How will all this be remembered in a world from where the Earth’s history can be observed not solely from the point of view of humans but also of all living creatures, animals, plants, and even of rocks and of the entire eco-system? How will the feelings and memories of today’s people, their love stories or family histories be transmitted to those generations? Will they inherit our traumas, the consequences of all we did, still carrying them when the concrete faces and figures have long faded away and turned into silhouettes? Or will only the codes go down to them?

Three scenes – memories

The exhibition is composed of three groups of works. The first is a series of six works where Csáky combines her digital photo montages of archive and contemporary news footage and press photos with charcoal drawings. In the drawings, the animals participate in, suffer or observe the events documented in the montages. These animals are ostriches and emus, birds, which, due to their mesmerising archaic appearance, Csáky sees as archaic birds that best preserve the early ages of the animal world. The manipulated photos in which these magnificent birds appear are based on frames from newsreels in the British Pathé news archive’s WW II collection, on contemporaneous press releases, and also on media reports of the Syrian war and of Yazidi guerrilla women fighting against ISIS.

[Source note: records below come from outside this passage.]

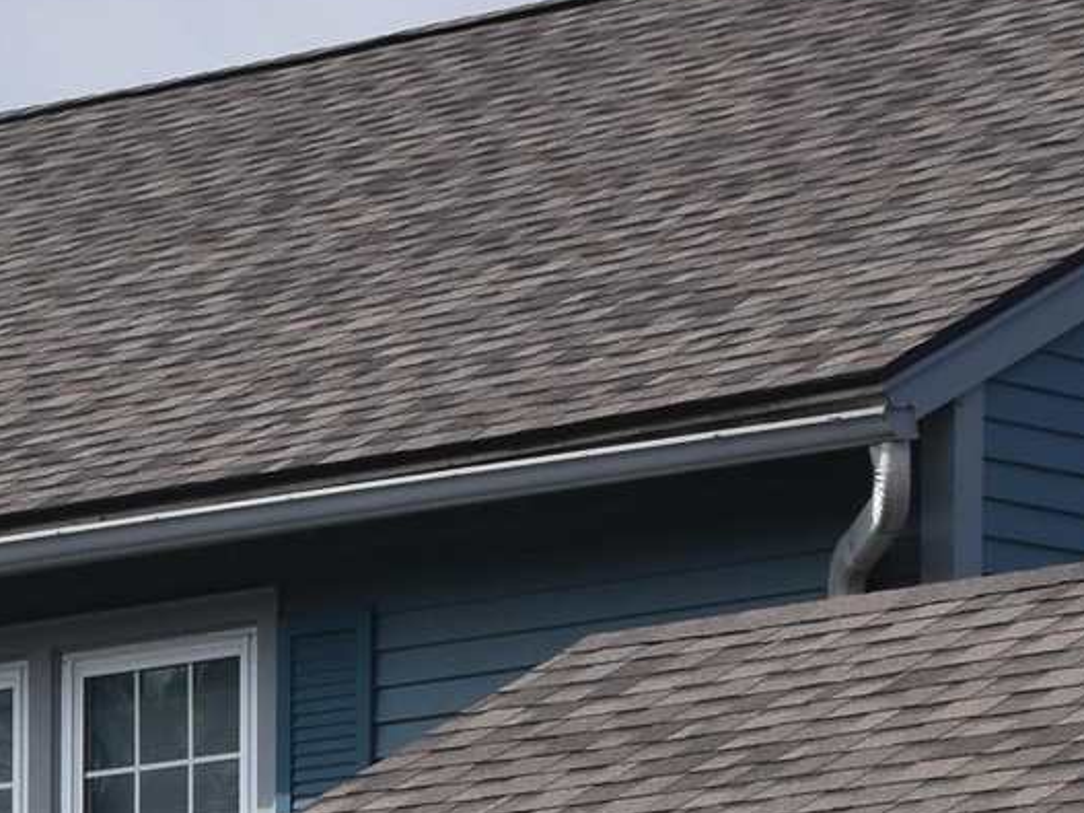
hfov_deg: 6.8
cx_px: -566
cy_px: 1286
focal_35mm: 286
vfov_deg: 5.1
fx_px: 8954
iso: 400
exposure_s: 1/500
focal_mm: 34
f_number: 8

The six works in the second group are based on photos taken by Csáky at the Belgian coast of the North Sea, near Ostende, Blankenberge and Knokke, where the lights are so special in late September. The angles of the shore and the vector of setting sun create superb tones and contrasts that captured the artist’s imagination. She photographed the strong rays of the sunset in back-light, at an angle where the light source was not visible. In her imagination, the world of another planet emerged from the lights, where the sun rises only a little above the horizon, and perhaps cannot even be seen because of the atmospheric conditions. In the backlight, humans appear as black shapes, with only their silhouettes showing what they do. Each photo shows a major event in the 20th and 21st centuries in the form of embroidered black silk shapes: D-Day; German soldiers marching; flooring a solitary assailant of the White House; President Kennedy’s campaign speech; Mexican migrants trying to escape; Russian separatists in Ukraine. Each historical scene is in dialogue the with the figures in the photos.

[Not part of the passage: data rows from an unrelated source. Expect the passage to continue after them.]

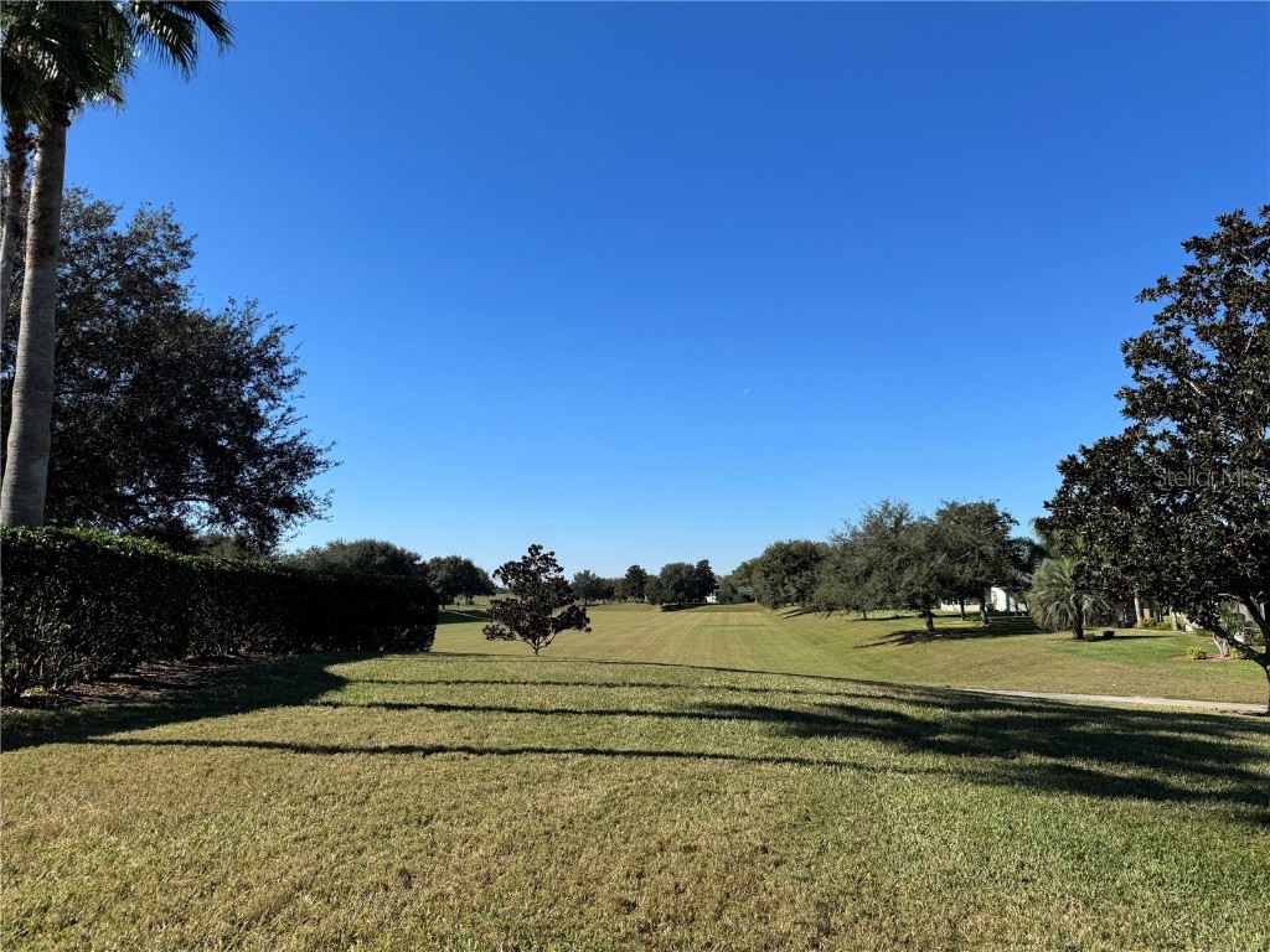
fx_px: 881
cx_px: 635
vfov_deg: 56.8
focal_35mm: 24
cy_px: 476
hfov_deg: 71.6
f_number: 1.78
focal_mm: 6.76
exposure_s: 1/4950
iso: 80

The third group of works has emerged from fragments of personal histories, fading, resurfacing and then rewritten. Continuing her earlier practice, here Csáky used family photos and videos as their starting point. Deleting and rewriting works in two ways in these images: through remembering, she writes herself back into a story she has long not been part of, or she changes her memories in order to delete and rewrite the past. Most of the figures in these pictures are silhouettes cut out of the photo, stitched in silk, or a white patch in the video animation. The gestures of the human bodies and the way they arrange themselves in groups preserve and reflect the code that animates them.